Singapore is known for its dazzling array of tasty nosh and no matter what time of the day or night, you’ll find something to tantalise your taste buds. Late-night dim sum lovers head to around-the-clock 126 Eating House for steaming dumplings and juicy pork belly buns. At centrally located BK Eating House, a number of stalls continue to churn out cheap, finger-licking good dishes into the wee hours of the morning – try the mee sua (wheat flour noodles) at Yan Kee Noodle House.

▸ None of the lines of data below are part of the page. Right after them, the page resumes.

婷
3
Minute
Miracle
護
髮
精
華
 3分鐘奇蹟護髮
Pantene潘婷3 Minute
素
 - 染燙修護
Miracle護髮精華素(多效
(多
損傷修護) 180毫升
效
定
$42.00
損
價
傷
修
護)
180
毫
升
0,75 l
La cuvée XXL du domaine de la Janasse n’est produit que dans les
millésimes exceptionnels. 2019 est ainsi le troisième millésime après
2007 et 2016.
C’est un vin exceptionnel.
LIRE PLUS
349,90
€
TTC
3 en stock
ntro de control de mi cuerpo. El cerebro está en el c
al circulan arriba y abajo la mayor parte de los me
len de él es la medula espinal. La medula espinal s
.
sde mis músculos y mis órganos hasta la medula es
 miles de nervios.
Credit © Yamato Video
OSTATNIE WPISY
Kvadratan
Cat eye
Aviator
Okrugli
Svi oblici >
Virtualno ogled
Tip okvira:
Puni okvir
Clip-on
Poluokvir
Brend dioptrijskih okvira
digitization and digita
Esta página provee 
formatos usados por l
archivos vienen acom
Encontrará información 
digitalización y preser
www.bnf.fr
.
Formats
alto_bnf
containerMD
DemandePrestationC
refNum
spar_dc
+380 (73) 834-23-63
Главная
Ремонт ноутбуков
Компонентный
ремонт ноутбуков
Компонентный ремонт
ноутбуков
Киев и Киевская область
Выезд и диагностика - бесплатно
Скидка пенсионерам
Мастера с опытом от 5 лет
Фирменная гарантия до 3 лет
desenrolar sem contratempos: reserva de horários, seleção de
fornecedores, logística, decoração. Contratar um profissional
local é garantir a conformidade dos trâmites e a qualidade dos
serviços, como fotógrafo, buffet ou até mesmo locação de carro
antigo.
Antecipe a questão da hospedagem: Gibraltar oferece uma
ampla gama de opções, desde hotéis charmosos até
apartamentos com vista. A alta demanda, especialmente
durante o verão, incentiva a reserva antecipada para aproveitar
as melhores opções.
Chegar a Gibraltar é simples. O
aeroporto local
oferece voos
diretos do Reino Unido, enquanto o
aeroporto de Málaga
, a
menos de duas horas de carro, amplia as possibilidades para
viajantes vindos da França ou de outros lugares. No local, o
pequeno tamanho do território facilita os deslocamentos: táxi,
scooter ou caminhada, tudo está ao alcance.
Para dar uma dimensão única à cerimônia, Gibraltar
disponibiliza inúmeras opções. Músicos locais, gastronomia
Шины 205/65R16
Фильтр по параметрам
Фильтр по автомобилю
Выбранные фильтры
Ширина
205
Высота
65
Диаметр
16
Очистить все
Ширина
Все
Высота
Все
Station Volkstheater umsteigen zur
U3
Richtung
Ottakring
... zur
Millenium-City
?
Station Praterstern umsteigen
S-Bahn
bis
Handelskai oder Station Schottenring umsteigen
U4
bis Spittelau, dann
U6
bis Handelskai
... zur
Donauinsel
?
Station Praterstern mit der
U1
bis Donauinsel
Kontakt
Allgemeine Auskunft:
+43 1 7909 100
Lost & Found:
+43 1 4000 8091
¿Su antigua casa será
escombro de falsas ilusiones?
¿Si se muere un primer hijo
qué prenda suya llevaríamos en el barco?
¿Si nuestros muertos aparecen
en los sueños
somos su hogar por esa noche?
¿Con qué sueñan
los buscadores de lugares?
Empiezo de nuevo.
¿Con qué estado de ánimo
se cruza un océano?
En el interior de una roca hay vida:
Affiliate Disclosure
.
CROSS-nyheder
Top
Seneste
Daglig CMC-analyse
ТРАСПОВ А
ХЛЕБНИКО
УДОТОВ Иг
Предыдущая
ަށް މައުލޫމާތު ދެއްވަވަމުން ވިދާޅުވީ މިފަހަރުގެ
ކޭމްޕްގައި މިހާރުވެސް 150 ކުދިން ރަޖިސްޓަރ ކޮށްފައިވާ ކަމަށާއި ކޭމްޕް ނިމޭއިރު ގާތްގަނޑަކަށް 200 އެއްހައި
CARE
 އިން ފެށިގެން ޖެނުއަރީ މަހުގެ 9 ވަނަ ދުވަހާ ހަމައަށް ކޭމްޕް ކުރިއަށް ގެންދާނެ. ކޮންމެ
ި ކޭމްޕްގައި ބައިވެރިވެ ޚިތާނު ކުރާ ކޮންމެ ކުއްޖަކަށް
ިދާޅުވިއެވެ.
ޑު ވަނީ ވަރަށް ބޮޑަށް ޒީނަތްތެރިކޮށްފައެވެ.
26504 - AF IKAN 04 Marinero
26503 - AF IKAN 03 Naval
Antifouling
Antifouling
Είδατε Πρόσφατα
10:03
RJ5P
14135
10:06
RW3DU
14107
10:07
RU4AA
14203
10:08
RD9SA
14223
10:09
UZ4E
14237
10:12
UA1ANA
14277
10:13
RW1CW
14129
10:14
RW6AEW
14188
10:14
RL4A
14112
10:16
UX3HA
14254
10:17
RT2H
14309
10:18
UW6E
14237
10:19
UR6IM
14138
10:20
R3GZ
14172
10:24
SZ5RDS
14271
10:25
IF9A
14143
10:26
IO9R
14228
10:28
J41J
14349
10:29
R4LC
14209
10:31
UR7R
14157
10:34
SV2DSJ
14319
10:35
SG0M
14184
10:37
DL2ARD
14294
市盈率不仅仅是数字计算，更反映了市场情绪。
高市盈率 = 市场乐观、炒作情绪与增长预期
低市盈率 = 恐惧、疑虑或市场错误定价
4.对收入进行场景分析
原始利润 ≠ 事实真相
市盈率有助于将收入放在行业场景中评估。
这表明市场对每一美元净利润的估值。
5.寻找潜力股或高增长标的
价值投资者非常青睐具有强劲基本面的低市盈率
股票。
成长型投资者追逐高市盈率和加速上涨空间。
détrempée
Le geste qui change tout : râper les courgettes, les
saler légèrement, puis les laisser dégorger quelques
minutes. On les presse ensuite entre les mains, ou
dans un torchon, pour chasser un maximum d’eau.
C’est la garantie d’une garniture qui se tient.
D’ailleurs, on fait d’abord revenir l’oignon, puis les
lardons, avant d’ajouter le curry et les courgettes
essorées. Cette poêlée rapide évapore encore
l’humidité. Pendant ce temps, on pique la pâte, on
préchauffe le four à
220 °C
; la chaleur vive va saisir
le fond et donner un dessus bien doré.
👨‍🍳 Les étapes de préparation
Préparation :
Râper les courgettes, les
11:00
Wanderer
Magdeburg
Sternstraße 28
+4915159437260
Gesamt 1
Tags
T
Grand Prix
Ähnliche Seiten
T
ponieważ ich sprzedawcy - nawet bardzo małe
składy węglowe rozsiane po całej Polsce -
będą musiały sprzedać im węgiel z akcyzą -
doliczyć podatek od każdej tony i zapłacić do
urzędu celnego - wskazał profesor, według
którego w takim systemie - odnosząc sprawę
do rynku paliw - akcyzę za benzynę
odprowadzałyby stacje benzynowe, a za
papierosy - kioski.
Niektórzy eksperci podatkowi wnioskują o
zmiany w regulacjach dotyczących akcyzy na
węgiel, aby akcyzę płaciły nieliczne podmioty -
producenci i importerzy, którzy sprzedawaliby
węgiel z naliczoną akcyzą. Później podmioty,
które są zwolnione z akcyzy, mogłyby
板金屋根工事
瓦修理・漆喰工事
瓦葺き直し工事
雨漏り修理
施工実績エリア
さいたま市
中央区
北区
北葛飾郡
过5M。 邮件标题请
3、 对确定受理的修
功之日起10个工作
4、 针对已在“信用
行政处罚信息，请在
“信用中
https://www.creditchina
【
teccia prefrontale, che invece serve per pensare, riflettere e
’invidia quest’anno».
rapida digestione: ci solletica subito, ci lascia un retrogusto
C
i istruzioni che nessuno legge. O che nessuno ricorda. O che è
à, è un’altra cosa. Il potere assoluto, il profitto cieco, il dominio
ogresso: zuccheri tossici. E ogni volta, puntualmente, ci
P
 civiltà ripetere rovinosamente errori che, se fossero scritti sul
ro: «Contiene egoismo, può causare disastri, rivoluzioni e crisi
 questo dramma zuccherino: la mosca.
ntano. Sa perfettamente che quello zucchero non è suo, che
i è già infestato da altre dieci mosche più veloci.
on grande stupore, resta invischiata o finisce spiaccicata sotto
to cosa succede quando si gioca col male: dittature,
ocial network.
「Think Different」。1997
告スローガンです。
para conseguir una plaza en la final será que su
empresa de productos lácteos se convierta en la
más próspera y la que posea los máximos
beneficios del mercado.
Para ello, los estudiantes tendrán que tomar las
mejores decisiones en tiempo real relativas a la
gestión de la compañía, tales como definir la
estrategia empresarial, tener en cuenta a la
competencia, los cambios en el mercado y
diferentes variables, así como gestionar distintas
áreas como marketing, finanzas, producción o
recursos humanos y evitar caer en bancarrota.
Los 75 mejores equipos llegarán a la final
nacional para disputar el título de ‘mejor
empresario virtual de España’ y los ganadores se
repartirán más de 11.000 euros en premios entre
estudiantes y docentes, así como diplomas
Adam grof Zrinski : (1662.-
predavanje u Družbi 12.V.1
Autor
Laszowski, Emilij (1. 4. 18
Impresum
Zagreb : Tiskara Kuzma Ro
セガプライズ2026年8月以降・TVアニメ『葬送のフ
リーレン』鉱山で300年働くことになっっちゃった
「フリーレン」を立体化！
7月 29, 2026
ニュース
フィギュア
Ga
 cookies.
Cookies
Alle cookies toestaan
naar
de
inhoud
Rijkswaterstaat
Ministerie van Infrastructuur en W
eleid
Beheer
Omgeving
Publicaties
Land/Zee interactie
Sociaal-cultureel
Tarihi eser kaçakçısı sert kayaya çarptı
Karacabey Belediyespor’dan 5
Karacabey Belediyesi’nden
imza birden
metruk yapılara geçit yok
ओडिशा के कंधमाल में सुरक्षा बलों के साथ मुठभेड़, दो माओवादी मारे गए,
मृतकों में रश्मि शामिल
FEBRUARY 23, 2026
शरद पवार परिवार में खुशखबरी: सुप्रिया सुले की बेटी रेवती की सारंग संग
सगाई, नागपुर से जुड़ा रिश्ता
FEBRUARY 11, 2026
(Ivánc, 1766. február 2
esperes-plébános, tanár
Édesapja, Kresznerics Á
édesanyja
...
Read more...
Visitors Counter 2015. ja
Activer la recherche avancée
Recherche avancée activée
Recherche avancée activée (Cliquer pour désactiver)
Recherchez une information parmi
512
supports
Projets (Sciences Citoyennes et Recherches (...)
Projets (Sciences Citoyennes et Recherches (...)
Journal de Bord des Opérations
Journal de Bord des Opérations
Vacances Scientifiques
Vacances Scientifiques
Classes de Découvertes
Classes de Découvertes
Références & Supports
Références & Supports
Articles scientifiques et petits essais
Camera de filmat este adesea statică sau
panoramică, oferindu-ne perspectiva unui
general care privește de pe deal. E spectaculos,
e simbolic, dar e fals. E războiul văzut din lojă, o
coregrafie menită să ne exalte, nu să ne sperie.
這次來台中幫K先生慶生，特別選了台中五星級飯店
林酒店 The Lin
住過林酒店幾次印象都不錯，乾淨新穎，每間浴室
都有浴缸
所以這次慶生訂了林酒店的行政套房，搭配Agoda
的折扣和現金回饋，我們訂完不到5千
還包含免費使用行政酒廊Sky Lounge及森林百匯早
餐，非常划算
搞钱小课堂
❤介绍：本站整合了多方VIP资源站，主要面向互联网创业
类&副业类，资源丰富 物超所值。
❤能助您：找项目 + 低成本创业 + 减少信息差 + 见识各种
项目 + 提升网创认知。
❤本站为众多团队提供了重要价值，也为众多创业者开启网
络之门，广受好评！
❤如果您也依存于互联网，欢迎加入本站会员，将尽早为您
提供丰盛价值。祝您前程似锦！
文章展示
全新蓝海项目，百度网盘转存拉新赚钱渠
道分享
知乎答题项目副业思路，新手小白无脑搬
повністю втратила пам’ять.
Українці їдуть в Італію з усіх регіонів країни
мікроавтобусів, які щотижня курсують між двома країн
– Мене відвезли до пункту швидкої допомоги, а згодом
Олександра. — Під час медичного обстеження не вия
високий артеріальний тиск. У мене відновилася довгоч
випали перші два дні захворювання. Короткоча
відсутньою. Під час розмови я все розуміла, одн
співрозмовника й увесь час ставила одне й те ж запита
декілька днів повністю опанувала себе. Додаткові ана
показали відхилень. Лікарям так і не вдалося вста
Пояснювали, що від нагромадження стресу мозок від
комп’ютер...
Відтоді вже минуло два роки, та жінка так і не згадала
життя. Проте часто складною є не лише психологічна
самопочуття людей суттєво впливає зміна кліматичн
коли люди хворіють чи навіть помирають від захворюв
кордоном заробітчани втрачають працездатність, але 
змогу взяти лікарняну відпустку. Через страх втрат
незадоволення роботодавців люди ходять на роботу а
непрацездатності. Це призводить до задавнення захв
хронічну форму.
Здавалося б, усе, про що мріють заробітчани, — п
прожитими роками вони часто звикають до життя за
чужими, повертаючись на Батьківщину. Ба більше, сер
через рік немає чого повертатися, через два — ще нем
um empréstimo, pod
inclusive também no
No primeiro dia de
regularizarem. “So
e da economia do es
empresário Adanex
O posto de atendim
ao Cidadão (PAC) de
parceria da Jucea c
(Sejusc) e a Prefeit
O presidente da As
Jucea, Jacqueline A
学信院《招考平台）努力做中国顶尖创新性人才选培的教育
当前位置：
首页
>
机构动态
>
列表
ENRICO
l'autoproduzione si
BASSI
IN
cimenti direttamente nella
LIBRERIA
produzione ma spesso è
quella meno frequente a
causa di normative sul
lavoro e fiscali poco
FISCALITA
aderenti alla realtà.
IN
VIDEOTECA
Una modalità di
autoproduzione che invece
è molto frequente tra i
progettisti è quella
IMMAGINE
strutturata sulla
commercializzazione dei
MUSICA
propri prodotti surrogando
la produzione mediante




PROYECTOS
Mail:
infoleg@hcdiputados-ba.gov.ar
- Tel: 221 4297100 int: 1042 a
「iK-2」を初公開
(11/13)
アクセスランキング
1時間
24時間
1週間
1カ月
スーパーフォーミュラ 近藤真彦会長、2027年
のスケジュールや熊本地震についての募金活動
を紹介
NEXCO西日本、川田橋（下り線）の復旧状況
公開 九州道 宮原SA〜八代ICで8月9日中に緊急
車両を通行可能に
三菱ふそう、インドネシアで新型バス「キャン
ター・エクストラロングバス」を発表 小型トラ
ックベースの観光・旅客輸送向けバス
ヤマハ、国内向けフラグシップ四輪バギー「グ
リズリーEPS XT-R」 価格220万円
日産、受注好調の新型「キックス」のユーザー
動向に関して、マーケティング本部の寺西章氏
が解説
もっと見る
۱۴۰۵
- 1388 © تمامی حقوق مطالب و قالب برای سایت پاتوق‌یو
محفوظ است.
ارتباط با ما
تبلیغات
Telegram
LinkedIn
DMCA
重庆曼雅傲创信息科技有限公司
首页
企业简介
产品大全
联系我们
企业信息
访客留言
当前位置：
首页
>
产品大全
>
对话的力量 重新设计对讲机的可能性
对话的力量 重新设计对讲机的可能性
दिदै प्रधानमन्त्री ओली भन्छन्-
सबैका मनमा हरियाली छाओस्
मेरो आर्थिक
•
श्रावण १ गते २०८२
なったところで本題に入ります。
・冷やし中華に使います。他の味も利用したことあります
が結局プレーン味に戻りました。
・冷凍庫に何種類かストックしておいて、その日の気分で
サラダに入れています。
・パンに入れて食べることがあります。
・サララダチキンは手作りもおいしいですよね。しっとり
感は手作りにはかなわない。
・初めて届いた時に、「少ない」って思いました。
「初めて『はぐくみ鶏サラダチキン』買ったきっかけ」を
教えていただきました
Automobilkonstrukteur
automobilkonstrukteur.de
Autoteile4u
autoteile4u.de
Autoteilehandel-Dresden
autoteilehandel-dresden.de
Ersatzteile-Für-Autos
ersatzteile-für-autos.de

If you’re craving an after-dinner treat, you’ll love the sinfully good desserts (best paired with an equally decadent cocktail) at famous Singaporean chef Janice Wong’s 2am: dessertbar. If you prefer something a little less sweet, why not sample some durian? Fondly known as the ‘king of fruit’, this spikey cannonball-esque fruit’s smell precedes it. A sickly-sweet stench, which some liken to rotten meat, will assault your nostrils as you arrive at one of Singapore’s all-night durian stalls. Sellers are typically too happy to educate you in the fine art of durian selection, opening and eating. Plastic gloves are provided, and many first-timers say the initial bite is the worst. Those that make it to their second say it’s slightly better. Tuck in if you dare.

Singapore's Chinatown is the go-to place for massage joints
A fish spa and massage joint in Singapore's Chinatown © Paer Svensson / Shutterstock

Midnight massage

Wanting to soothe your aching muscles after a long day exploring the Lion City? Peoples Park Complex in Chinatown is a local go-to spot for cheap and cheerful massage joints; Mr Lim Foot Reflexology is one of note that will have your weary feet walking on cloud nine. If it’s after 10pm, head for 24-hour Le Spa where you can choose from Swedish or Balinese massages, with added extras including cupping and ear candling. If you’re looking to try a traditional Chinese massage, book in for a ‘tui na’ session at Natureland. This manipulative treatment is said to clear blockages that interrupt one’s ‘qi’, the vital energy of the body in traditional Chinese medicine. Make sure to drink plenty of water post-treatment.

Deep-fried tiger prawns, best enjoyed with Tiger beer
Deep-fried tiger prawns in rich, hot and spicy chilli paste sauce © PixHound / Shutterstock

Cast a line

Prawning is a favourite Singaporean pastime, so much so that many prawning farms are open 24/7. Simply hire a rod at the door, pull up a seat next to the dark-watered pool, cast your line and wait. A few time-honoured techniques include making sure you’ve cut the bait small enough, holding your rod at a particular angle and reacting quickly when you feel that highly anticipated nibble. If you’re not having any luck, ask the attendants for some pointers. Once prawned out, head to the grills to cook your freshly caught catch, which is best enjoyed with an ice-cold Tiger beer.